Considerata la loro reiterazione, e in molti casi il loro successo, viene da pensare che le operazioni di “ripescaggio” cinematografico, come i remake di vecchi cult o i reboot di personaggi iconici, non nascano solo per una questione di moda o per fare più facilmente cassa, ma nascondano motivazioni più profonde, di natura culturale. È come se ci fosse l’esigenza da parte delle vecchie generazioni di tramandare alle nuove gli eroi della propria infanzia, un qualcosa a metà strada fra un’eredità forzata e un tentativo di perpetuazione del proprio patrimonio. C’è però anche una curiosità da parte dei giovani, una strana attrazione verso quel passato costantemente riproposto e osannato. Tutto ciò passa attraverso un’ovvia operazione di riscrittura a uso e consumo di una determinata generazione.  

Willy Wonka è, in tal senso, un esempio interessante. L’eccentrico e imprevedibile pasticciere creato da Roald Dahl nel 1964 con il romanzo La fabbrica di cioccolato ha avuto tre incarnazioni cinematografiche: quella di Gene Wilder – Willy Wonka e la fabbrica di cioccolato, regia di Mel Stuart, 1971 –, quella di Johnny Depp – La fabbrica di cioccolato, regia di Tim Burton, 2005 – e infine Timothée Chalamet nel recentissimo Wonka, uscito a dicembre 2023 per la regia di Paul King. 1964, 1971, 2005, 2023: si può dire che ogni generazione di ragazzi abbia avuto il suo Willy Wonka. Come quando si sovrascrive più volte su un nastro, appare evidente che rifacimento dopo rifacimento, il personaggio abbia finito per perdere qualcosa, forse proprio i suoi elementi più caratterizzanti e di conseguenza più amati. Procediamo per ordine.
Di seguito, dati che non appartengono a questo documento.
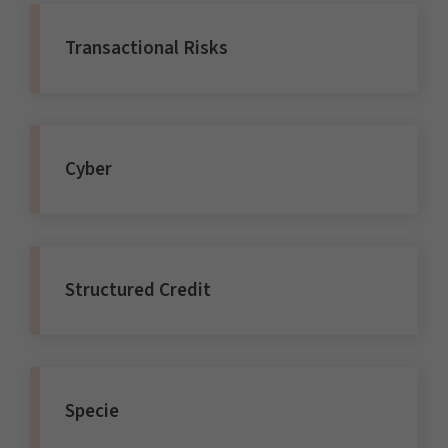
Transactional Risks
Cyber
Structured Credit
Specie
L’approccio di Roald Dahl nello scrivere la Fabbrica di cioccolato (e tutte le sue opere per ragazzi) è dichiaratamente antididattico e antididascalico

Il romanzo di Roald Dahl racconta la storia di un ragazzo poverissimo, Charlie, e della sua visita alla fabbrica di cioccolato Wonka insieme ad altri quattro viziatissimi bambini, tutti vincitori di un concorso. Il proprietario Willy Wonka introduce gli ospiti ai suoi segreti con fare entusiasta ed esagitato, mostrandosi però inaspettatamente cinico quando i quattro ragazzini maleducati vengono uno a uno “tolti di mezzo” dalla fabbrica stessa, che quasi li punisce per il loro comportamento. Il lettore osserva Wonka con gli occhi buoni e sognanti di Charlie, e ciò che vede è un uomo imprevedibile, ora simpatico, ora lunatico, a tratti anche inquietante. L’approccio di Roald Dahl nello scrivere la Fabbrica di cioccolato (e tutte le sue opere per ragazzi) è dichiaratamente antididattico e antididascalico. Come autore egli amava calarsi nei panni dei piccoli lettori, lasciandosi attrarre, proprio come loro, anche dagli aspetti meno rassicuranti e più grotteschi della realtà.